Supplied data Block Start
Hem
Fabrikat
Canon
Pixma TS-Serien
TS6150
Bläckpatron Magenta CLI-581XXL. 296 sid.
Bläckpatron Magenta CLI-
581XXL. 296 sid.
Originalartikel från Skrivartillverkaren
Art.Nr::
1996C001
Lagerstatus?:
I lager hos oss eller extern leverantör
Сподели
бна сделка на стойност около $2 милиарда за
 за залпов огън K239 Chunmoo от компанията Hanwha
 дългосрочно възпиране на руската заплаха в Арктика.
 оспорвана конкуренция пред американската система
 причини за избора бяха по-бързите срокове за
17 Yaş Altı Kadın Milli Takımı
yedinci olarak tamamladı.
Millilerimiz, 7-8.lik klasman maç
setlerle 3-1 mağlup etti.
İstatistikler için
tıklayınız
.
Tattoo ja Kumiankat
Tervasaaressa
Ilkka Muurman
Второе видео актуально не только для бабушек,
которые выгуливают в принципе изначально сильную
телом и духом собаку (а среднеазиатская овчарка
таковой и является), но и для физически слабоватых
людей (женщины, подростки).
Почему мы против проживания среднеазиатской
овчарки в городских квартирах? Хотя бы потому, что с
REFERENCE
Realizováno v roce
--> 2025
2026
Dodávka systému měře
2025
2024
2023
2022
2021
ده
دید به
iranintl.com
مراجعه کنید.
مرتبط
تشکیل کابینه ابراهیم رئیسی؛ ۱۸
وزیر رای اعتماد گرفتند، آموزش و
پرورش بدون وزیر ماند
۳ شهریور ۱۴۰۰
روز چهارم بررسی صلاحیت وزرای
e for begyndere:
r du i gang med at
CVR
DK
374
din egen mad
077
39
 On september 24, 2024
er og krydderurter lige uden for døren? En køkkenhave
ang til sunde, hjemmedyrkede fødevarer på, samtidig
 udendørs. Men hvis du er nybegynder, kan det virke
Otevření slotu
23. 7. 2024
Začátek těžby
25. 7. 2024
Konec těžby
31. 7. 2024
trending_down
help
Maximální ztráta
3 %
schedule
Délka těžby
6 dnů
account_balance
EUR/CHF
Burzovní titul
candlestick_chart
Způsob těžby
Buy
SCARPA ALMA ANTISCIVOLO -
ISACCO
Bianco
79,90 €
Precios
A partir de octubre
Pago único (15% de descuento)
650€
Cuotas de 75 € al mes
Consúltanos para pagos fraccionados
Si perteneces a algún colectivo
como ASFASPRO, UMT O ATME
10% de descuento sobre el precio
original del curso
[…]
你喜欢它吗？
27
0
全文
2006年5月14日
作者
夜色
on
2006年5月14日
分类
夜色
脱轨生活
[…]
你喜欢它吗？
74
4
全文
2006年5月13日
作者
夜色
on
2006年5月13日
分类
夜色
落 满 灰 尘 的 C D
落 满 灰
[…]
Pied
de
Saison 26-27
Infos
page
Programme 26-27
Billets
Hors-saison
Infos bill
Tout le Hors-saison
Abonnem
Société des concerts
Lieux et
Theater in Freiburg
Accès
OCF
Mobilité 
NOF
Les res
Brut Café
Supplied data Block End
Supplied data Block Start
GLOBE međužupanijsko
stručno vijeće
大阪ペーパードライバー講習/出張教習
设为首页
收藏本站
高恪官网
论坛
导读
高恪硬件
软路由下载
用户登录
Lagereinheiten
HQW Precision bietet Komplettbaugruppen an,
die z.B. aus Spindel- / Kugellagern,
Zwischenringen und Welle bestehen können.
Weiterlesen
Supplied data Block End
Supplied data Block Start
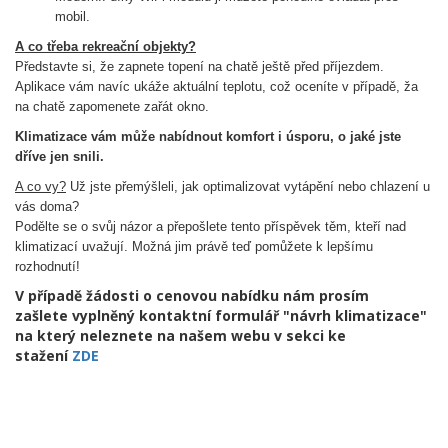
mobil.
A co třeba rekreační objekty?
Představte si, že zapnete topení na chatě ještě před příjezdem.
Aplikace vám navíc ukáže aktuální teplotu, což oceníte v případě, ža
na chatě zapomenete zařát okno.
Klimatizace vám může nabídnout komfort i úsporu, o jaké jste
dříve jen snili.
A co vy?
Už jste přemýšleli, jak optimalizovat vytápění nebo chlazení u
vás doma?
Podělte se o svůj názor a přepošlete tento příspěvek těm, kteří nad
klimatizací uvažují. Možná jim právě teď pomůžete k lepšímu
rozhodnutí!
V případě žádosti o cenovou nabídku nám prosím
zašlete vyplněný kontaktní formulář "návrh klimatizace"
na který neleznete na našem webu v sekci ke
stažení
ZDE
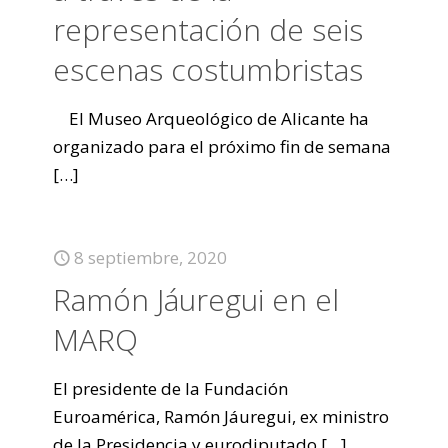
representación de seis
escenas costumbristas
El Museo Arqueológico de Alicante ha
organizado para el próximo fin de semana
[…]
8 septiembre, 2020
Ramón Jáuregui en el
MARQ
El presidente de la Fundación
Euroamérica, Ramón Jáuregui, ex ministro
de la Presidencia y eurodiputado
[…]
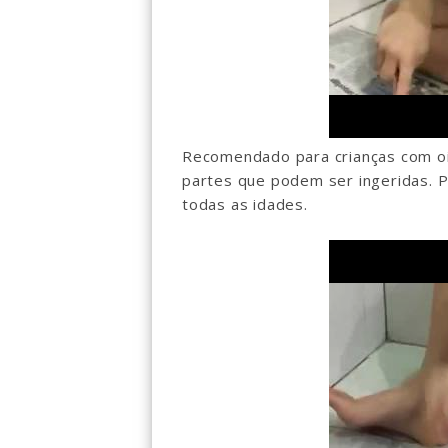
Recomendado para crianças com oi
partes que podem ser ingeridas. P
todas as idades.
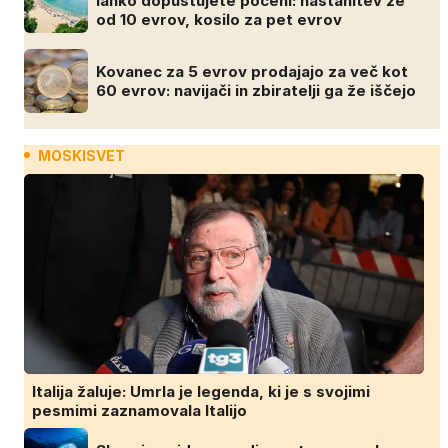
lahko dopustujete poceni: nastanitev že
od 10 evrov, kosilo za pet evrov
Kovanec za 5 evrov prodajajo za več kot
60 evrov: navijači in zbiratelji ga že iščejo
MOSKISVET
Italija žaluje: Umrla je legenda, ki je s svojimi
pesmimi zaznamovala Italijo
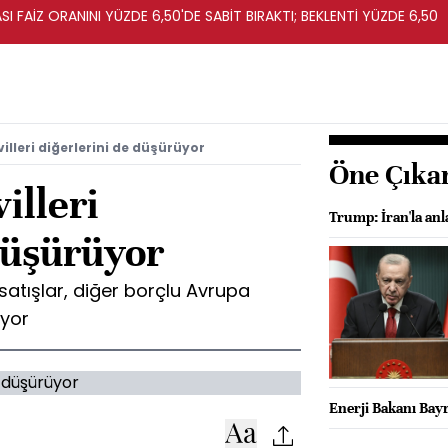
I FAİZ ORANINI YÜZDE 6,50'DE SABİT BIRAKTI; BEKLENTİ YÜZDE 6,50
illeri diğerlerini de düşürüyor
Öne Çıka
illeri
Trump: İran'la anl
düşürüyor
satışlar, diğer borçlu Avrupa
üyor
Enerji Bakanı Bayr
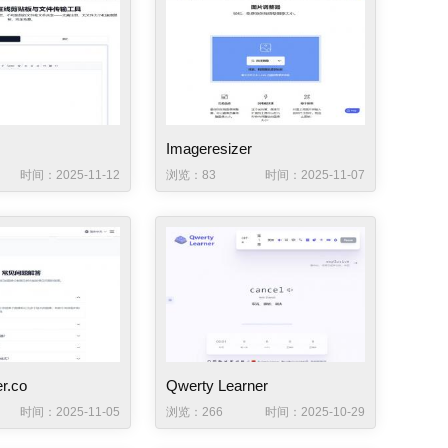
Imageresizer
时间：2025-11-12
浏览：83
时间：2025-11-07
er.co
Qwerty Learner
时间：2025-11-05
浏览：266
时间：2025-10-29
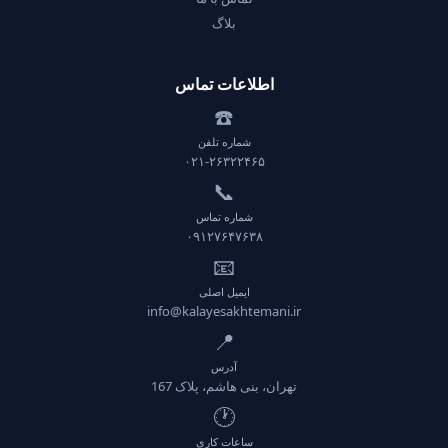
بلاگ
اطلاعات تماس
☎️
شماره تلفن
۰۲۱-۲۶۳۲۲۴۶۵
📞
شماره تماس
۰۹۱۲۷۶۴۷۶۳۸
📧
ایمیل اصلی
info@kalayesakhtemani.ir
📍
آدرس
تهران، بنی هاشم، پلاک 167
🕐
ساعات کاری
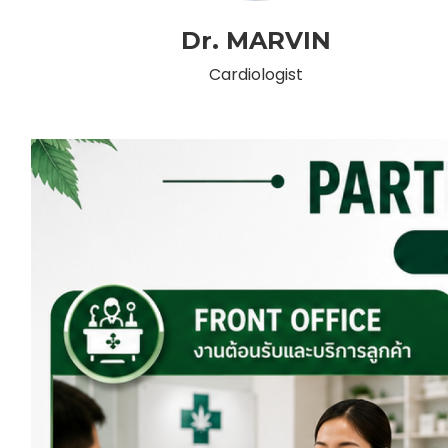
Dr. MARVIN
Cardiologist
Supplied data Block End
# Description of the task
Please copy the data verbatim from the line containing "I FAİZ ORANINI" through the line containing "Cardiologist", including both of those lines. Leave the pictures out of your answer.

# Expected output
I FAİZ ORANINI YÜZDE 6,50'DE SABİT BIRAKTI; BEKLENTİ YÜZDE 6,50
illeri diğerlerini de düşürüyor
Öne Çıka
illeri
Trump: İran'la anl
düşürüyor
satışlar, diğer borçlu Avrupa
üyor
Enerji Bakanı Bayr
Imageresizer
时间：2025-11-12
浏览：83
时间：2025-11-07
er.co
Qwerty Learner
时间：2025-11-05
浏览：266
时间：2025-10-29
بلاگ
اطلاعات تماس
☎️
شماره تلفن
۰۲۱-۲۶۳۲۲۴۶۵
📞
شماره تماس
۰۹۱۲۷۶۴۷۶۳۸
📧
ایمیل اصلی
info@kalayesakhtemani.ir
📍
آدرس
تهران، بنی هاشم، پلاک 167
🕐
ساعات کاری
Dr. MARVIN
Cardiologist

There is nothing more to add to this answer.